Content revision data
· · ·

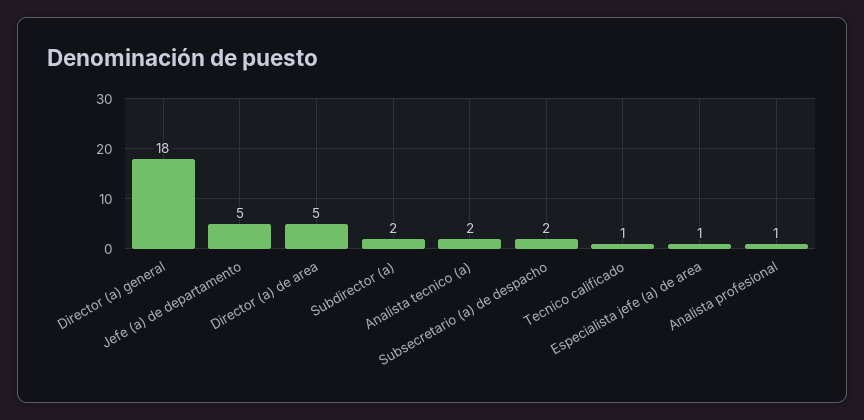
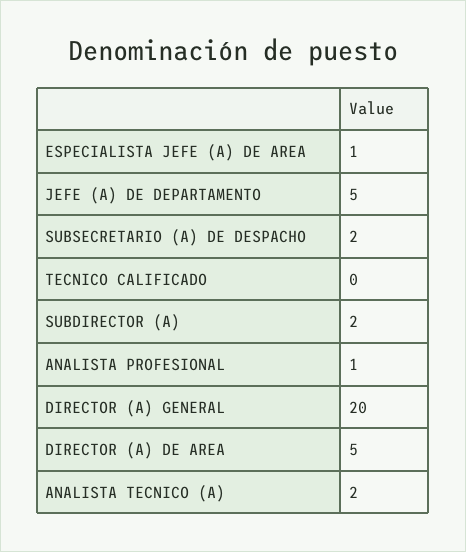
  {
-   "Director (a) general": 18,
+   "Director (a) general": 20,
    "Jefe (a) de departamento": 5,
    "Director (a) de area": 5,
    "Subdirector (a)": 2,
    "Analista tecnico (a)": 2,
    "Subsecretario (a) de despacho": 2,
-   "Tecnico calificado": 1,
+   "Tecnico calificado": 0,
    "Especialista jefe (a) de area": 1,
    "Analista profesional": 1
  }

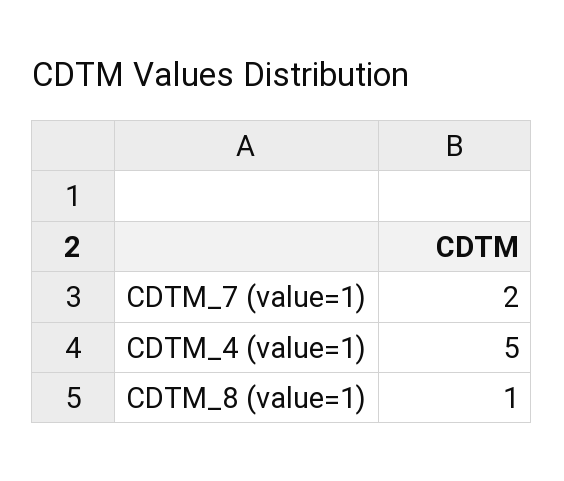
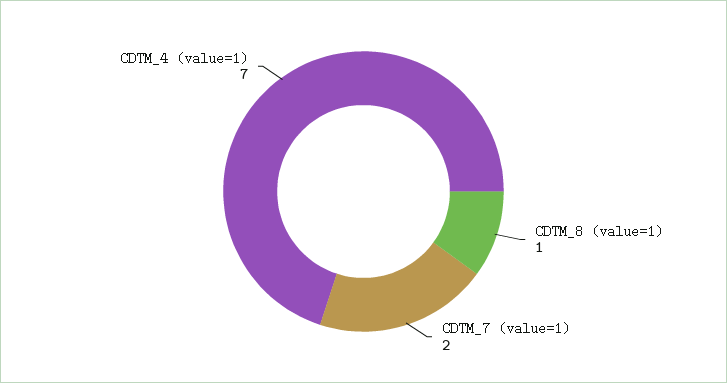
  {
    "CDTM_7 (value=1)": 2,
-   "CDTM_4 (value=1)": 5,
+   "CDTM_4 (value=1)": 7,
    "CDTM_8 (value=1)": 1
  }

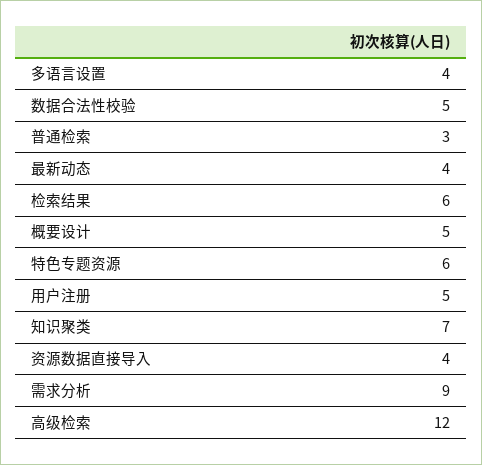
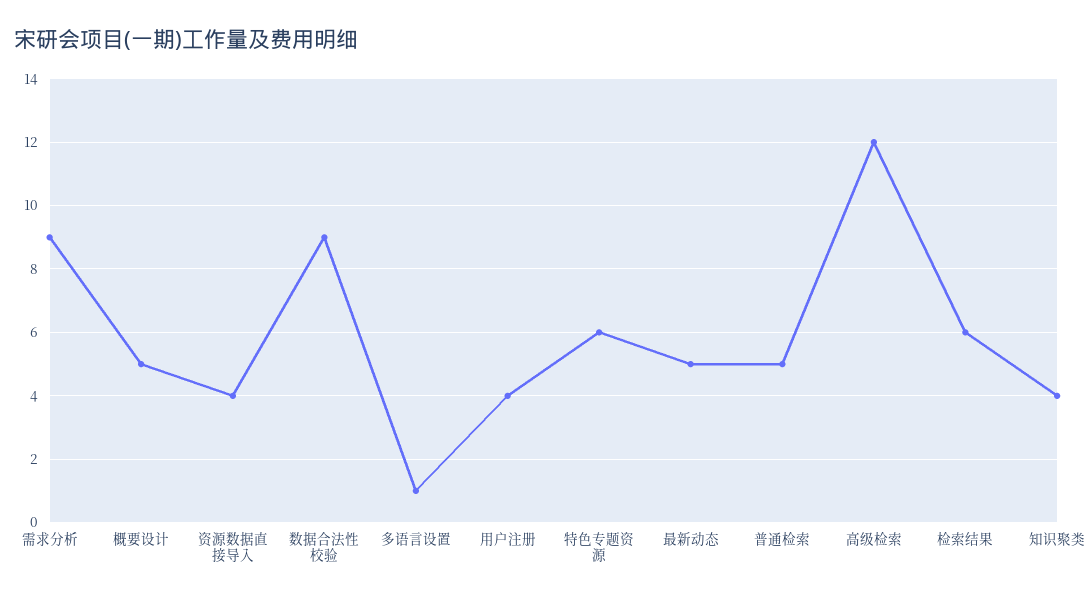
  {
-   "多语言设置": 4,
+   "多语言设置": 1,
-   "数据合法性校验": 5,
+   "数据合法性校验": 9,
-   "普通检索": 3,
+   "普通检索": 5,
-   "最新动态": 4,
+   "最新动态": 5,
    "检索结果": 6,
    "概要设计": 5,
    "特色专题资源": 6,
-   "用户注册": 5,
+   "用户注册": 4,
-   "知识聚类": 7,
+   "知识聚类": 4,
    "资源数据直接导入": 4,
    "需求分析": 9,
    "高级检索": 12
  }

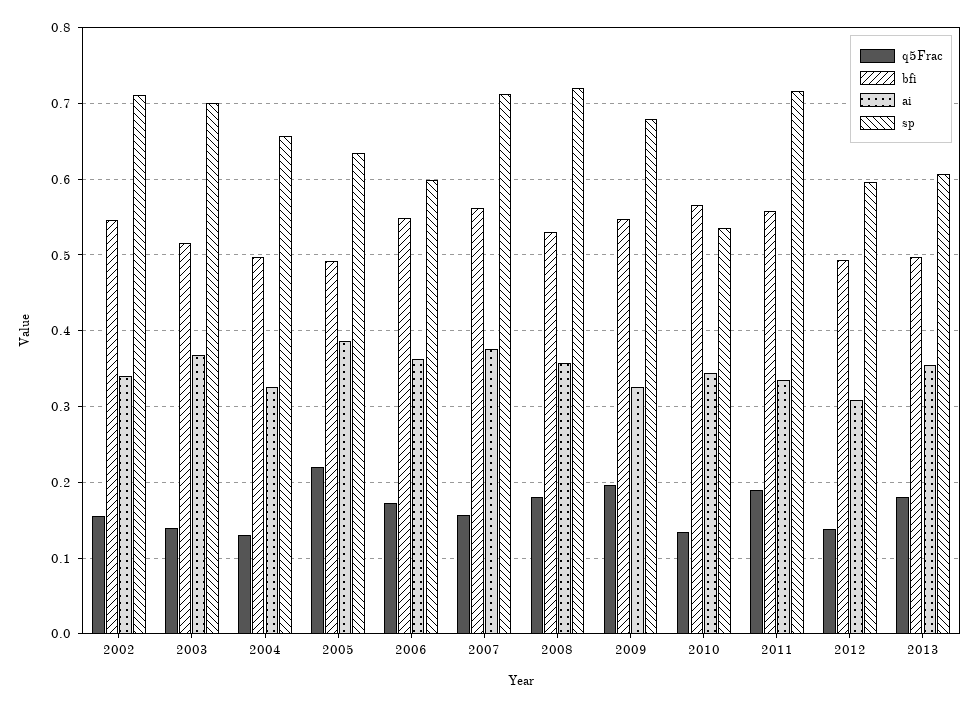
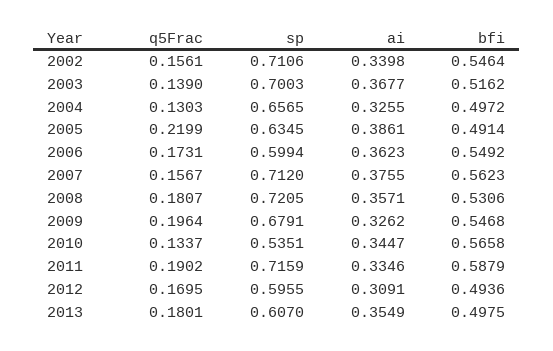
  {
    "q5Frac": {
      "2002": 0.1561,
      "2003": 0.139,
      "2004": 0.1303,
      "2005": 0.2199,
      "2006": 0.1731,
      "2007": 0.1567,
      "2008": 0.1807,
      "2009": 0.1964,
      "2010": 0.1337,
      "2011": 0.1902,
-     "2012": 0.14,
+     "2012": 0.1695,
      "2013": 0.1801
    },
    "bfi": {
      "2002": 0.5464,
      "2003": 0.5162,
      "2004": 0.4972,
      "2005": 0.4914,
      "2006": 0.5492,
      "2007": 0.5623,
      "2008": 0.5306,
      "2009": 0.5468,
      "2010": 0.5658,
-     "2011": 0.56,
+     "2011": 0.5879,
      "2012": 0.4936,
      "2013": 0.4975
    },
    "ai": {
      "2002": 0.3398,
      "2003": 0.3677,
      "2004": 0.3255,
      "2005": 0.3861,
      "2006": 0.3623,
      "2007": 0.3755,
      "2008": 0.3571,
      "2009": 0.3262,
      "2010": 0.3447,
      "2011": 0.3346,
      "2012": 0.3091,
      "2013": 0.3549
    },
    "sp": {
      "2002": 0.7106,
      "2003": 0.7003,
      "2004": 0.6565,
      "2005": 0.6345,
      "2006": 0.5994,
      "2007": 0.712,
      "2008": 0.7205,
      "2009": 0.6791,
      "2010": 0.5351,
      "2011": 0.7159,
      "2012": 0.5955,
      "2013": 0.607
    }
  }

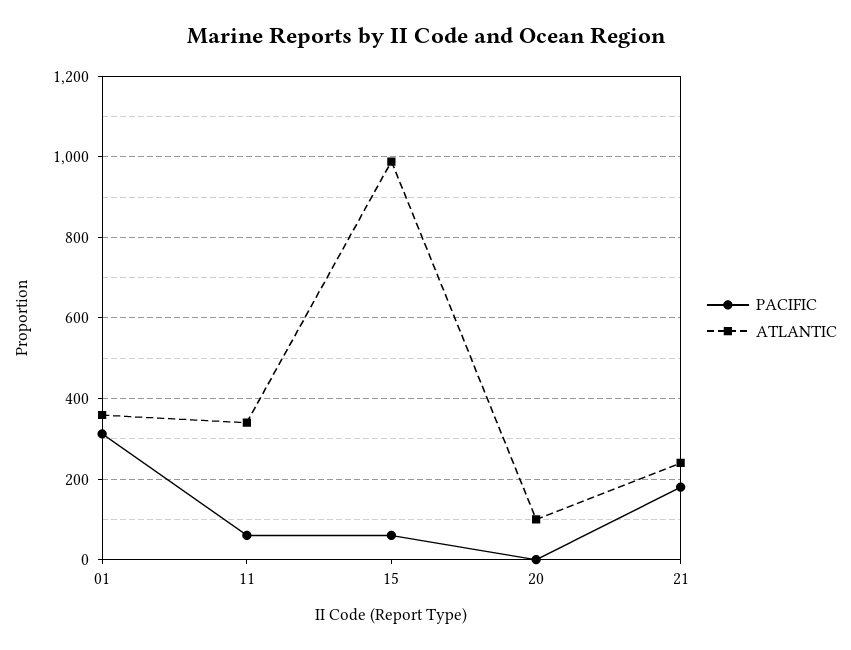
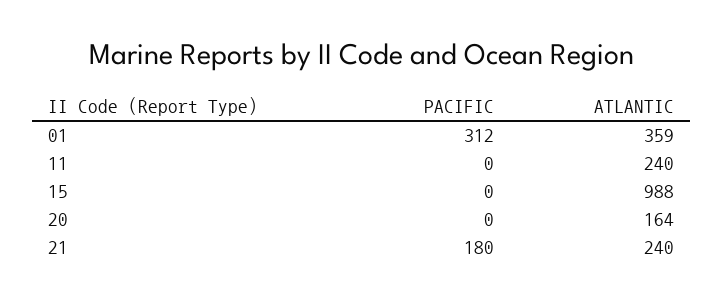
  {
    "PACIFIC": {
      "01": 312,
-     "11": 60,
+     "11": 0,
-     "15": 60,
+     "15": 0,
      "20": 0,
      "21": 180
    },
    "ATLANTIC": {
      "01": 359,
-     "11": 340,
+     "11": 240,
      "15": 988,
-     "20": 100,
+     "20": 164,
      "21": 240
    }
  }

· · ·

WHAT IS REQUIRED: Whenever the word "general" shows up in a line of the entries, copy that line.

OUTPUT FOR THIS TASK:
-   "Director (a) general": 18,
+   "Director (a) general": 20,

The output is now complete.